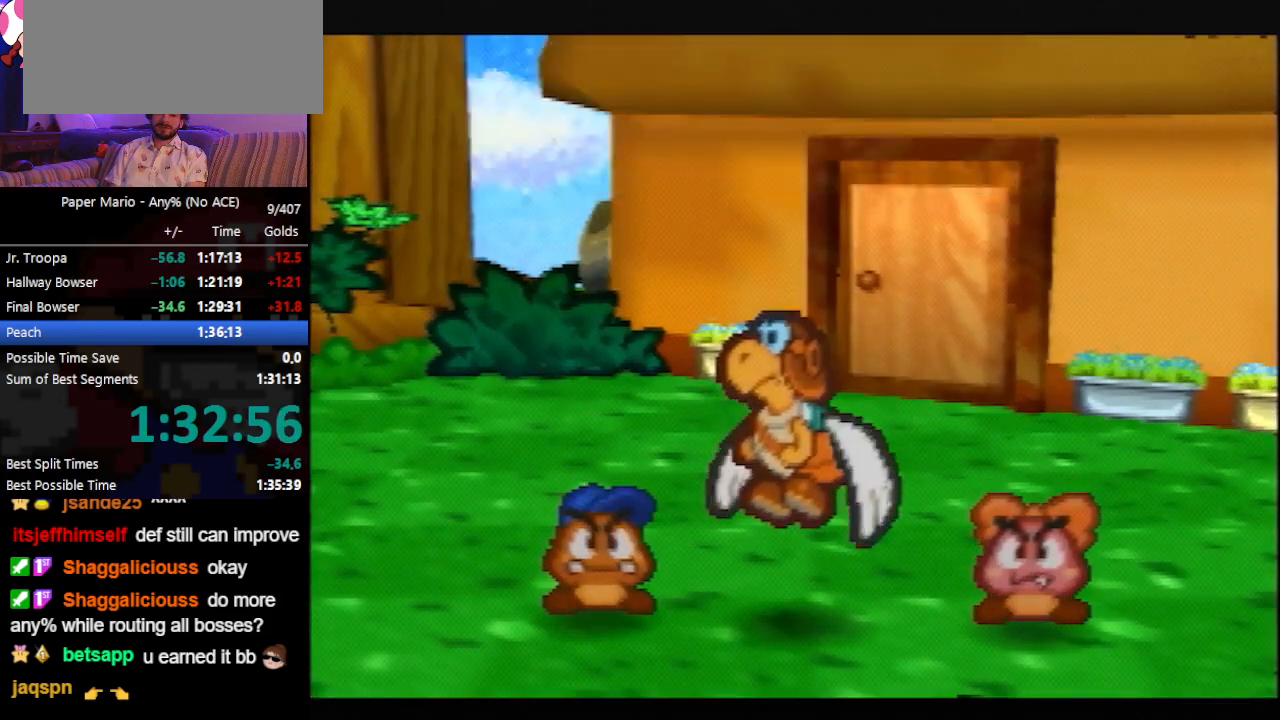
{"buttons": ["B"], "left_stick": "center", "events": []}
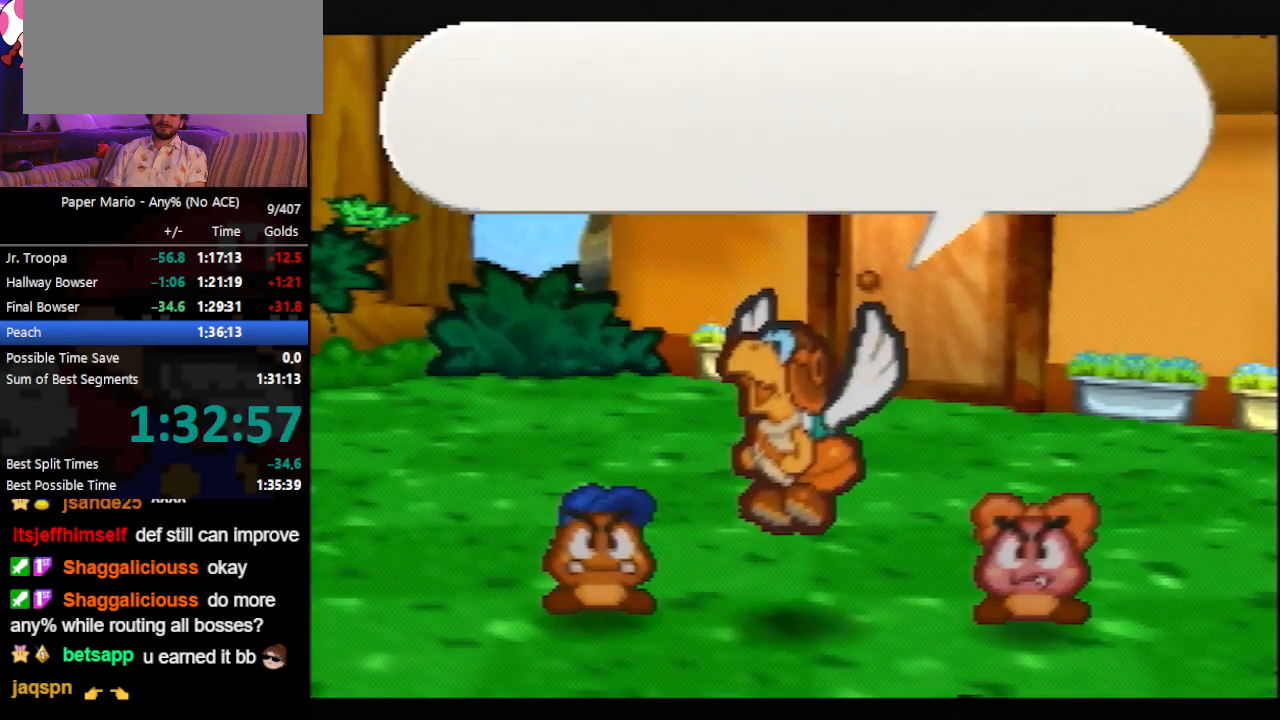
{"buttons": ["B"], "left_stick": "center", "events": []}
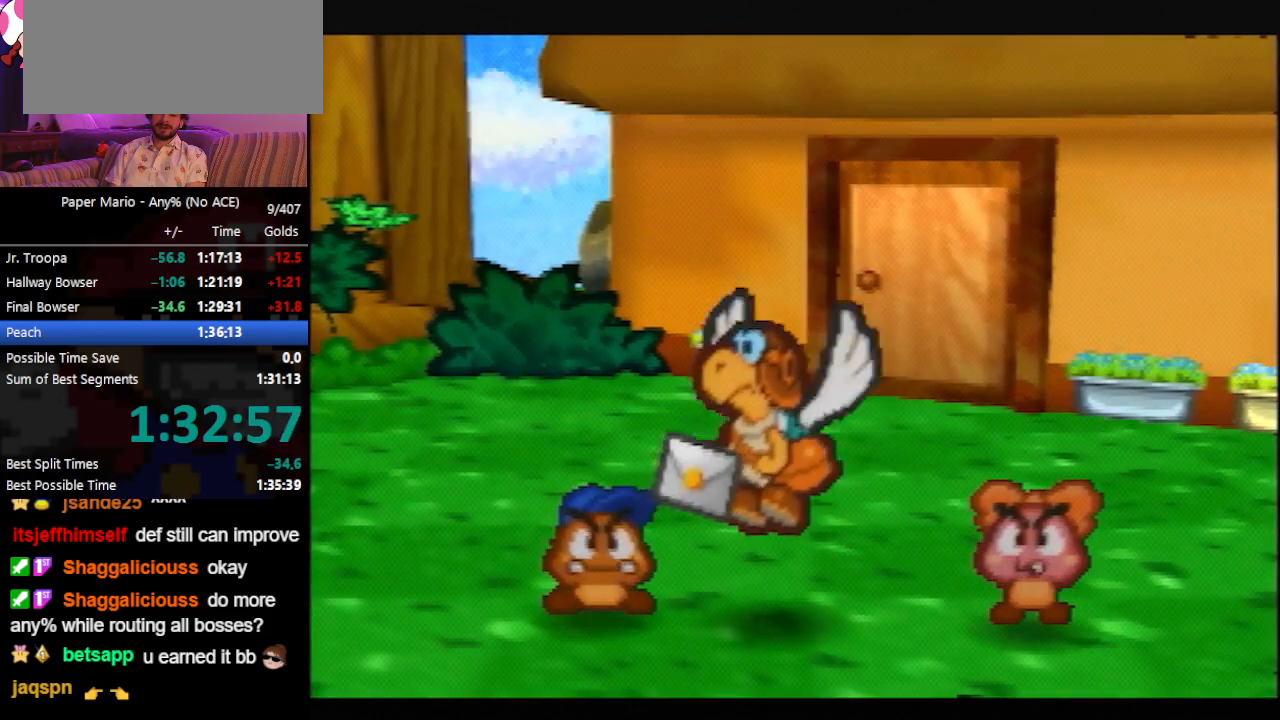
{"buttons": ["B"], "left_stick": "center", "events": []}
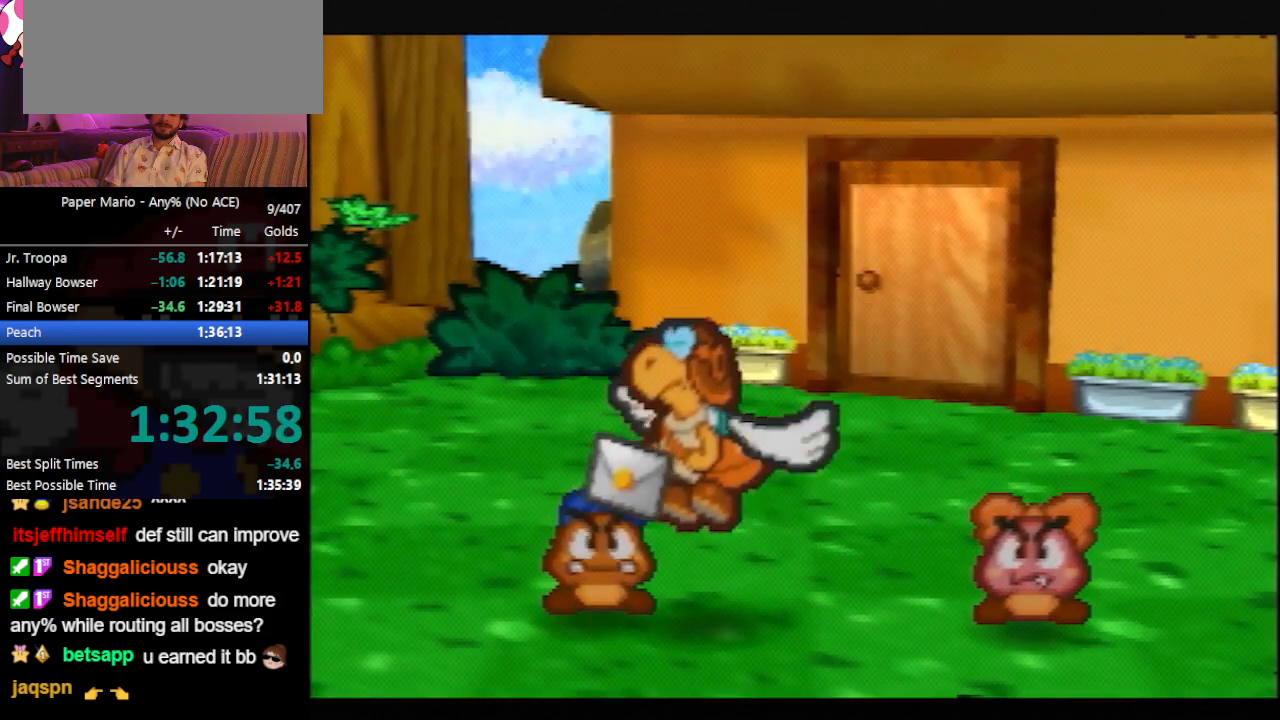
{"buttons": ["B"], "left_stick": "center", "events": []}
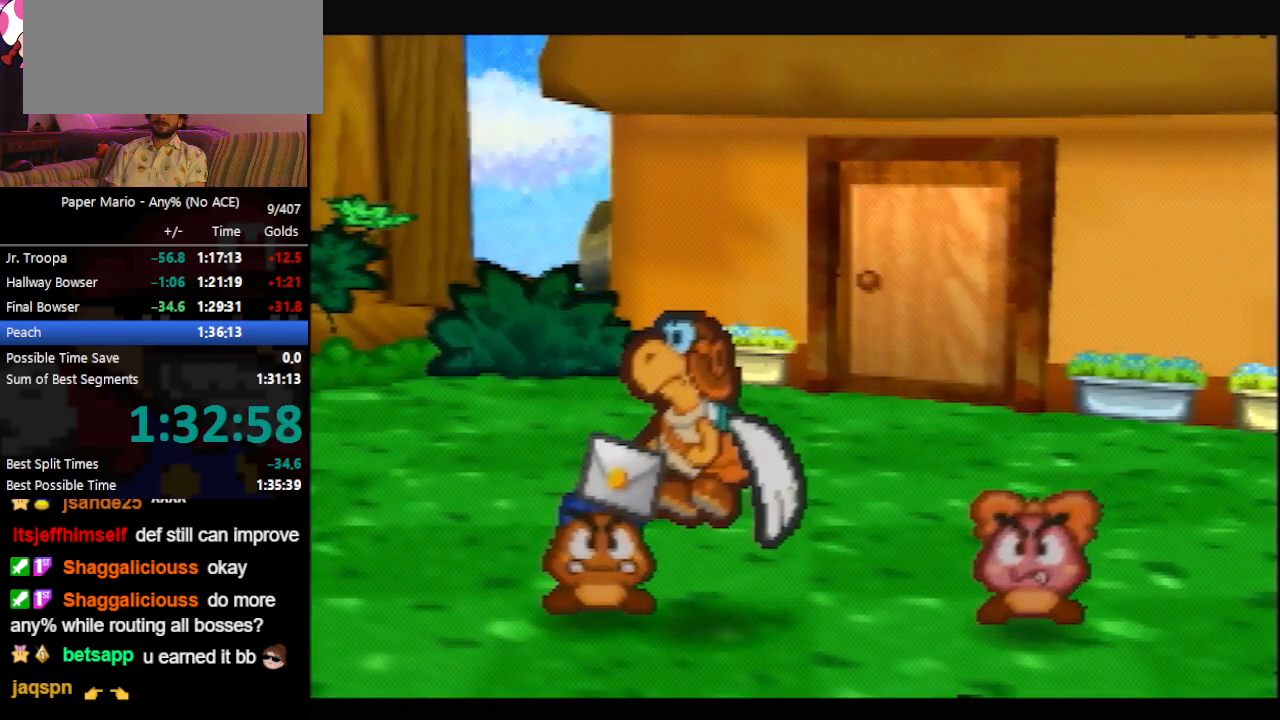
{"buttons": ["B"], "left_stick": "center", "events": []}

____

For each record above, write out its text exactly and skip any picture.

» **Exercise output**:
{"buttons": ["B"], "left_stick": "center", "events": []}
{"buttons": ["B"], "left_stick": "center", "events": []}
{"buttons": ["B"], "left_stick": "center", "events": []}
{"buttons": ["B"], "left_stick": "center", "events": []}
{"buttons": ["B"], "left_stick": "center", "events": []}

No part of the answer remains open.